Your Health: New treatment option for bunions
LANSING, Mich. (WILX) - The average American adult takes approximately 4,000-6,000 steps a day. In fact, most Americans travel 75,000 miles on their feet by the time they reach 50.
It’s not surprising 75% of people will suffer from foot pain at least once in their lives. One in three will experience the pain of a bunion - a bony bump that forms on the joint at the base of your big toe.
“They can be worsened by high heels,” said Dr. David Garras. “The strongest factor for developing a bunion is usually genetics.”
Kathleene Faragai-Moke has had them since she was a teenager. When she became a high school math teacher, the pain became unbearable.
“It was a shooting pain, even if I was just standing still,” Faragai-Moke said. “I didn’t even have to be walking.”
The traditional way most doctors correct a bunion is through an open surgery that can be painful with a long recovery time. But now, some orthopedic surgeons are using a minimally invasive bunionectomy.
“What she ended up having is a bunionectomy done through about four or five small little poke hole incisions,” Garras said.

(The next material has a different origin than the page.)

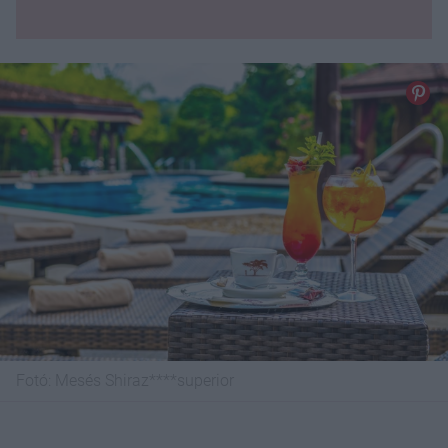
Fotó:
Mesés Shiraz****superior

Through those holes, Garras was able to cut the bone using a small burr. While surgery time is the same for both, incisions are smaller, there’s less soft tissue damage, less bleeding, less scarring, less swelling and less pain.
“I would say by the second week, I was walking on my heel,” Faragoi-Moke recalled.
The surgery worked so well, a few months later, she had the other foot done.
“Changed my life,” Faragoi-Moke said. “I never have pain in my feet. I wear sandals again. I don’t have to wear wide shoes anymore. It was great.”
Garris said not everybody is a candidate for the minimally invasive bunionectomy.